My New Old Self launched a real world version of this online blog – with a column in the local newspaper.
Can’t read a word of the column above? It was easy enough to make the blog-to-newspaper transition, but it’s harder to go the other way. A newspaper column’s dimensions are hard to fit on a web page. Here’s the readable version:
I recently found myself at a gathering where no one else was my age. Or even close to it. As I settled into the shadows with a drink, their conversation turned to 40th birthdays. Which most of them had yet to celebrate. Was this the perfect opportunity to chip in: “Speaking of bye-bye 39, did you hear that 50 is the new 40?” My New Old Self kept quiet.
The older we get the more we’re told to embrace our age and take pride in the decades we’re notching up. Yet we tend to ignore these exhortations and mark birthday milestones in denialism mode. I fear that one day, if I’m still around, I won’t be revelling in becoming a centenarian and proclaiming, loud and proud, “I made it to 100!” Instead I’ll be wearing a badge that says “100 is the New 90!”
Embrace it or deny it, time won’t stop marching on. As octogenarian Nobel-winning writer Alice Munro put it: “There’s nothing you can do about it and it’s better than being dead.”
What’s new about getting old is that more of us are doing it now than ever before in human history. We expected the world to get more crowded, but with declining birth rates and improved health care it’s the elderly taking up space in their burgeoning numbers. By 2050 the world will have more people over 60 than children under 15. Yet another challenge is that developing countries are aging fastest.
Fear of Not Dying
Nice to have company, too bad about the timing. Those born between 1946 and 1964 grew up in boom times but are aging in hard times. The recession has messed with our financial planning – assuming we did any – forcing many of us into unexpected early or semi retirement. Or making us worry that we’ll have to soldier on at work until the bitter end. If they let us (one more worry).
Rather than rejoice in the unprecedented longevity, we’ve found something new to dread: living too long. Thanataphobia is the psychological term for an abnormal fear of dying. Will we soon need a term for the fear of not dying before exhausting our retirement savings? What is that fear like for those growing old in Africa’s shacks and huts, or while coping with “austerity” in Europe? Even without financial concerns age brings stresses, in caring for elderly relatives, visiting sick friends, mourning deaths.
Aging’s Up Side
So you’re thinking, if you’re going to carry on with all this bad news I’m out of here. I’ve got things to do, anti-wrinkle cream to smear on, anti-Alzheimer’s crosswords to finish. Well, stick around because I can report both from my elders’ accounts and personal experience that growing older has positive aspects. Not enough for a list of 100 Great Things About Getting Old, but definitely several that aren’t so bad. From the prospect of grandchildren to senior discounts to finally mastering the art of Being in the Moment. Of course that last one becomes a lot easier when you can’t remember what you did the moment before.
There’s more good news in the many scientific studies showing that the older we get the happier we are. Research by the London School of Economics supports the U-shaped theory of happiness: it declines before and increases after middle age, “driven by unmet aspirations which are painfully felt in midlife but beneficially abandoned later in life”.

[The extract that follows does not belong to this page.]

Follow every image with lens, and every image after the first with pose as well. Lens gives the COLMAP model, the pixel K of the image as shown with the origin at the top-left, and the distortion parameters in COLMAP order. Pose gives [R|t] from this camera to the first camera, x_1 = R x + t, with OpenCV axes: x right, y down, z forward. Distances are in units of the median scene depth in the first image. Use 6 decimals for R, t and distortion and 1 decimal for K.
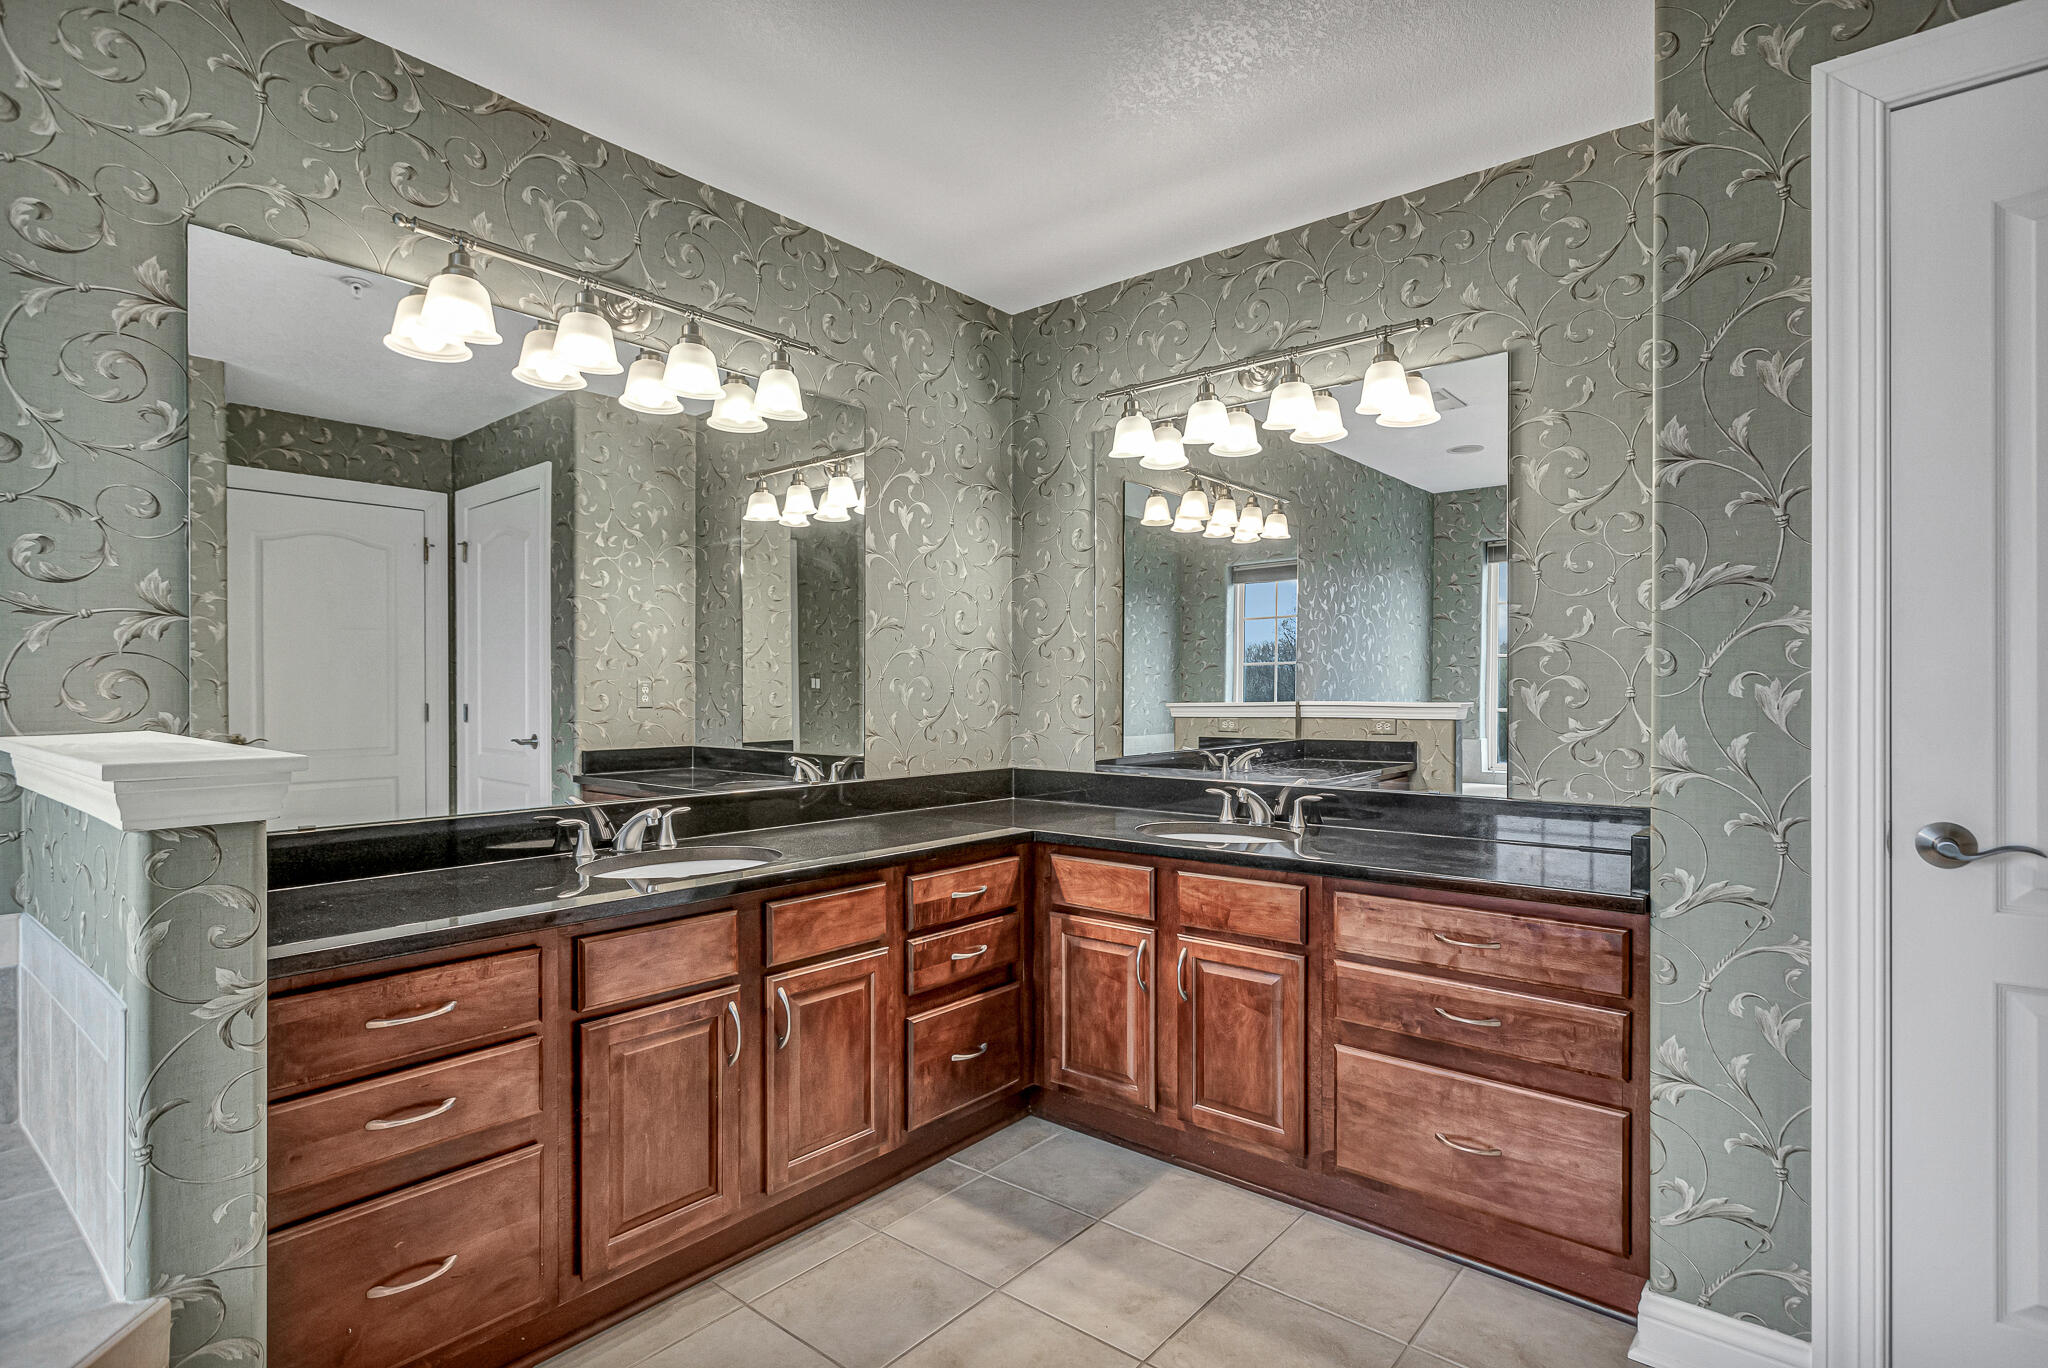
lens RADIAL K [[1022.3, 0, 1044.1], [0, 1022.3, 682.2], [0, 0, 1]] dist [-0.000442, -0.000183]
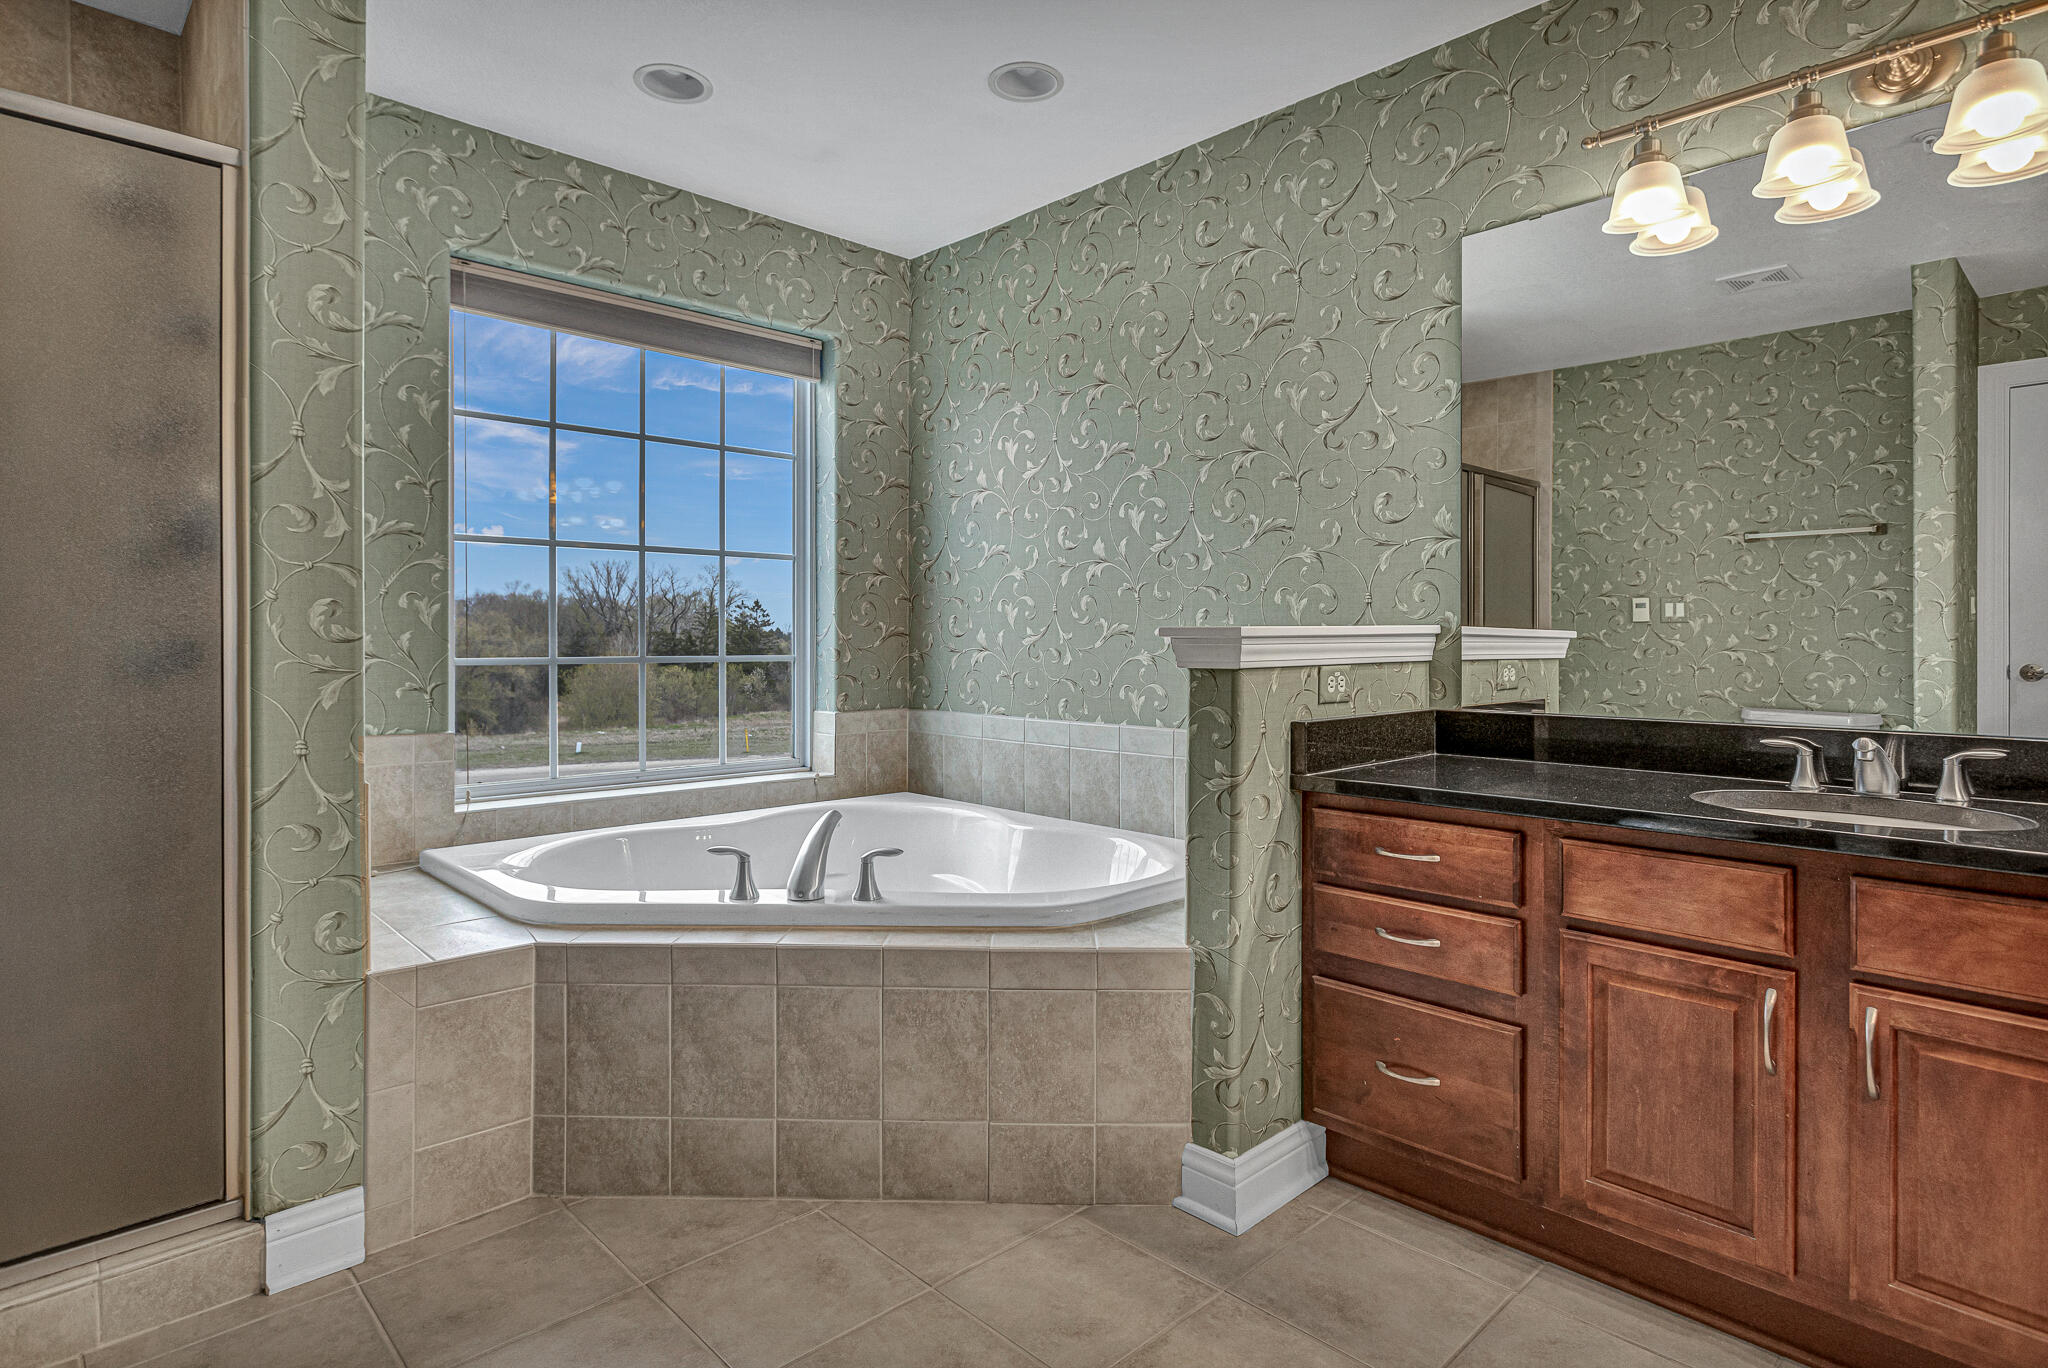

There is also evidence that it can make our lives more meaningful to examine what we did in the past and consider what we still want to do. This can be especially satisfying if done with others. With so many baby boomers entering old age together, we should be able to take advantage of numbers and common experiences to support each other through the challenges of aging. And if there are indeed delights that come with age, we can discover them together.
About My New Old Self
My Old Young Self used to work long hours. The economic downturn brought less work and lower pay, but somehow I was still working as hard as ever. After awhile I began to wonder how long I could keep drawing the last drops of water from this well. Would I manage to coast out the next few years and eventually accept underemployment as enforced semi-retirement?
Enough Half-Empty Glass questions. The Half-Full Glass approach might be to acknowledge that less, in terms of pressures, responsibilities and long hours, can mean more time and space for valuable reflection. Which could lead to finding new things I can and want to do. For the rest of my life. Whether it’s for pleasure or pay – ideally both.
In the meantime I’m busy testing that theory about these next years being the best ever. I’ll let you know how it’s working out.